The Finance Secretary sent an email response to pro-choice group Back Off Scotland after they asked all three leadership candidates for their views on buffer zones, expanded second-trimester access, and decriminalisation.
Forbes said that women should be able to access all healthcare, including reproductive healthcare, free from harassment and harm and pledged to work with Green MSP Gillian Mackay to take forward a Safe Access Zones Bill that “meets this aim”.
However, she stressed the bill must be consistent with the Scottish Government’s obligations under the European Convention of Human Rights (ECHR) before going on to say she would not seek to change abortion law.
Abortion is only legal in the UK if it is signed off by two doctors and carried out under certain circumstances within a particular time limit. The powers of abortion legislation were devolved to Holyrood in 2016, and campaigners have called for the leadership contenders to commit to expanding provision.
Forbes was immediately accused of lying during the Channel 4 debate on Thursday after she said she had replied to Back Off Scotland with the group stating otherwise.
According to the campaigners, Forbes’s team sent over a response just 10 minutes later.
A senior SNP source has suggested Forbes has gone against party policy with her comments. A motion was passed at the SNP conference in October last year that agreed to retain and improve abortion services in an independent Scotland and look at organising an “expert review” of existing legislation.
Lucy Grieve, co-founder of Back Off Scotland, suggested the reply from Forbes shows she would not advance abortion rights or decriminalise it.
She added Forbes makes it “clear” she would allow her faith to influence policy-making.
Grieve said: “Whether Kate made her comments in good faith we will never know. But to us, given how many times we have had to chase a response for the past three weeks, it seems too convenient.
“The main takeaway from this is actually what she wrote in the response itself. That she would not support work to provide better access to abortion care in Scotland, and would not want to take steps to advance our abortion rights.
"She says that her faith won’t influence policy making but this is a very clear example of where it will – and that’s simply not good enough.”
Forbes's campaign said she had signed off on a response but it had not been sent on time in error, adding they had apologised to Back Off Scotland.
The Skye, Lochaber and Badenoch MSP is a member of the Free Church of Scotland and has come under huge pressure after saying she would’ve voted against gay marriage and said she believed having children out of wedlock is "wrong".
In her email to the buffer zone campaigners, Forbes said: “Women should be able to access healthcare, including reproductive healthcare, free from harassment and harm, as should staff and practitioners delivering that care.
“If I am elected first minister, I will work with Gillian Mackay and ensure my government supports her to take forward a bill that meets this aim and is consistent with the Scottish Government’s obligations under the European Convention on Human Rights.
“I agree that healthcare services should be offered as close to home as is feasibly possible. Abortion during the first 24 weeks of pregnancy is a legal right in Scotland and I would not seek to interfere with that right or change abortion law in Scotland.”

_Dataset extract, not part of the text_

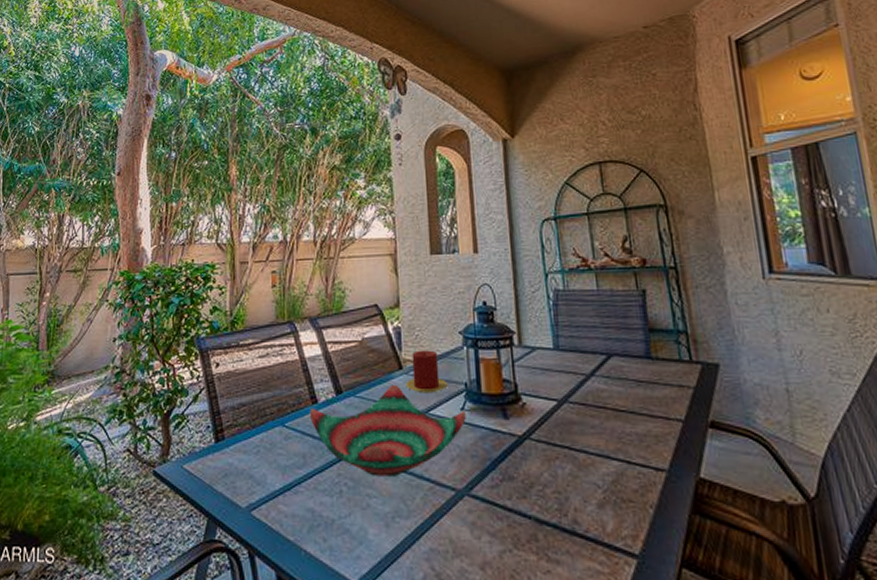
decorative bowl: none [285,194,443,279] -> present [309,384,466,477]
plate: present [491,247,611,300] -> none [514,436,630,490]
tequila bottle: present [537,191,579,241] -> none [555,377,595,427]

A senior party source said Forbes’s latest comments showed she was “incapable” of separating her faith from her role as a legislator and claimed she was “discarding” party policy.
An SNP insider told The National: "Kate insists she won't let her faith influence her politics - but this response shows the exact opposite.

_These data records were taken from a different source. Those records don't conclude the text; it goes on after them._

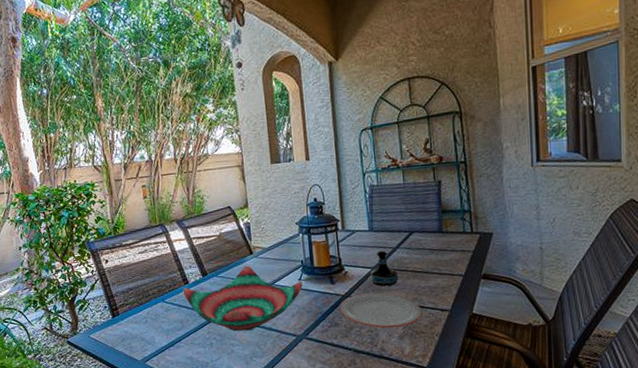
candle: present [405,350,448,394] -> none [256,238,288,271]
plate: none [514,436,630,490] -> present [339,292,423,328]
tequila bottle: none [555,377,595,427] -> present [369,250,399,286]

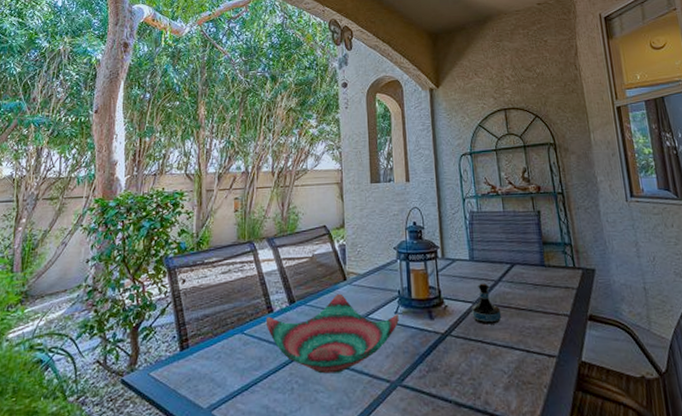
plate: present [339,292,423,328] -> none [438,332,529,376]

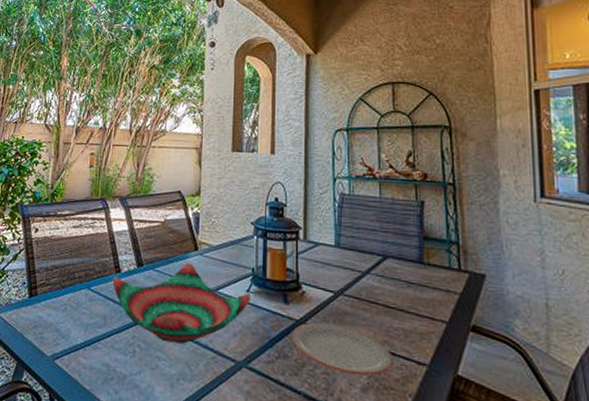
plate: none [438,332,529,376] -> present [290,322,394,376]
tequila bottle: present [471,283,502,325] -> none [331,272,366,319]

“She has no intention of advancing women's rights on abortion services, despite it being party policy. She's incapable of separating her faith with her role as a legislator and we simply can't afford a Leader who alienates swathes of women voters.
"We need a first minister who not only respects women's rights but advances them and a party Leader who is committed to implementing party policy rather than discarding it because of their religious views."
Forbes’s campaign team have been approached for further comment.